Mollie laughed. “That’s quite true, Mom,” she said. “But I’ve got a lot of others we don’t talk about so much. I suppose there’s not much else to do up in the Lunatic, except breed children.”

Helen Laird said, “But, Mollie—let me get this straight. You don’t really mean you’ve got coloured people in your family?”

Aware for the first time of a pitfall opening before her, Mollie said, “Dad and Ma are white, of course, and I’m pure white. But I’ve got half-brothers and sisters living on the property, and they’re coloured.”

“You mean, real coloured, like the coloured people here?”

“That’s right.”

There was a long pause. Then Helen Laird said quietly, “Stan never told us that.”

“I think he might have done,” the girl said. “But does it make any difference?”

Helen Laird passed her hand across her eyebrows wearily. “I dunno, dear. It’s all been so sudden, first the one and then the other. Guess a boy’s folks kind of like to know before he marries into a coloured family.”

The girl kept her temper with an effort. “We don’t call ourselves a coloured family,” she said. “Not that I’d mind very much if we did. Perhaps you ought to have a talk with
Stan, Helen.
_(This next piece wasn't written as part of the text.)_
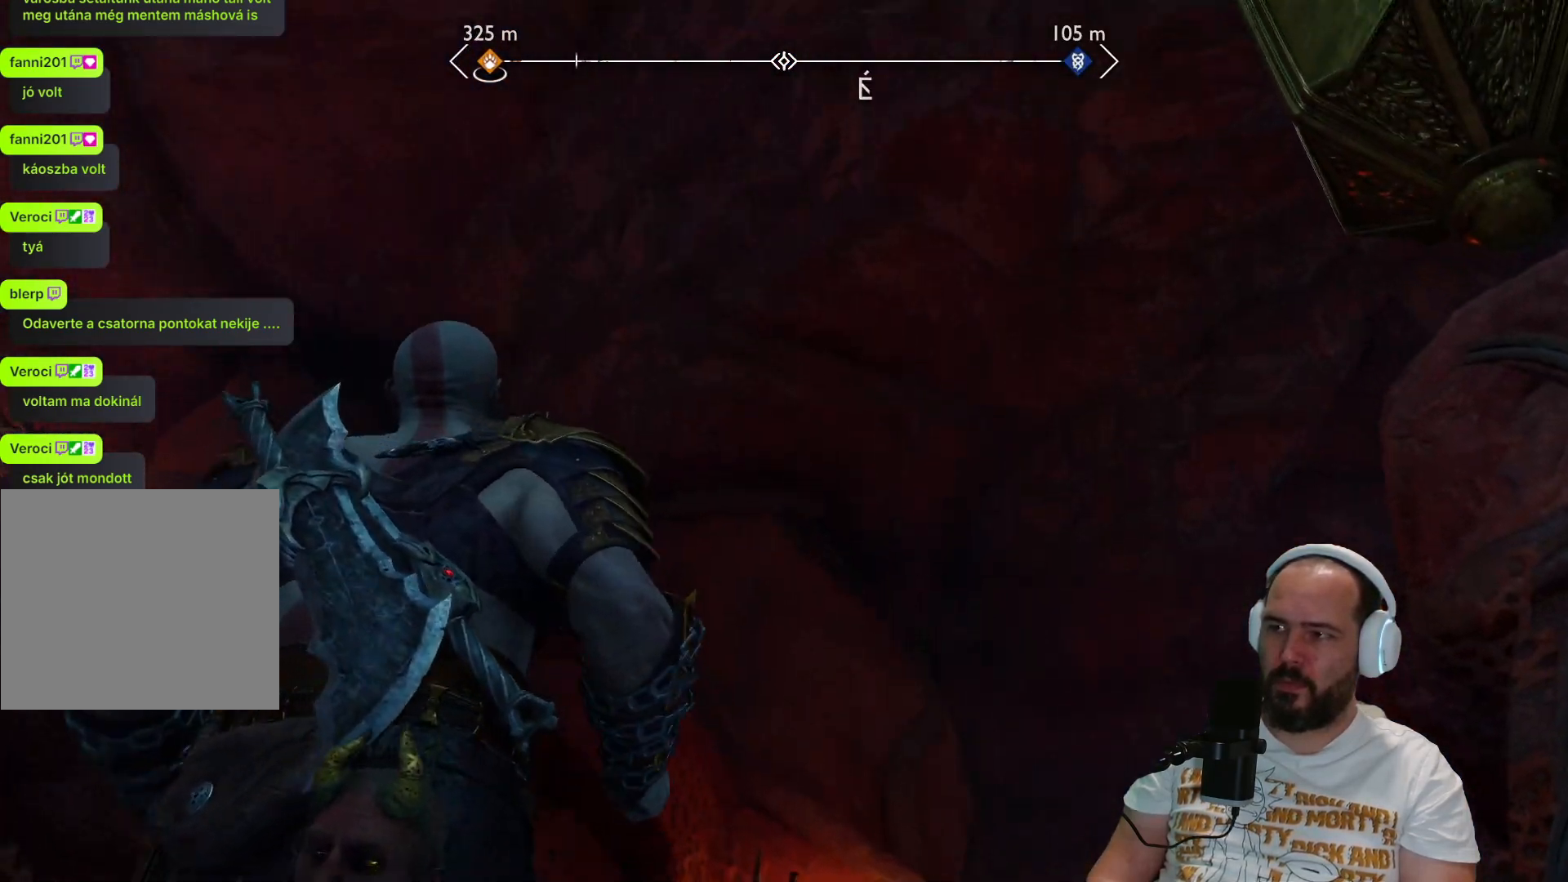
{"buttons": [], "left_stick": "down", "right_stick": "right", "events": [[467, "right_stick", "right"]]}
He’d be able to explain things better than I can, because he’d see them more the way you do.”

“Maybe that’s right, dear,” said his mother heavily. “I guess I’ll have to have a talk with Stan.”

The girl went up to her bedroom, depressed. Everything today was going wrong, in every kind of way. First Stanton, with his unconcern over Diana Fawsitt’s death which had so shocked her, and now his mother’s shocked reaction to the news of the Countess and her family. Having grown up with them from childhood, Mollie had accepted her half-brothers and sisters as a part of Laragh; infinitely kind and loving guardians in her childhood, people to whom she was deeply attached, and yet who were quite different to herself. Could she ever make the people of this town, the generous, affectionate people who were her hosts—could she ever make them understand about the Countess? And what about the Judge? If she lived here, would he hang permanently above her head like the Sword of Damocles? Or must she disown him, too?

She got out the letter from David Cope for comfort, and read the well known words again. When she came to the end, the part where David had said that her father was going to find him a nice yellow girl or a good-looking gin, she wondered how that joke would appeal to Helen Laird.

The atmosphere of the delightful little town of Hazel wrapped her round, pretty and civilised and stifling. For the first time since leaving home she was acutely homesick for her own country.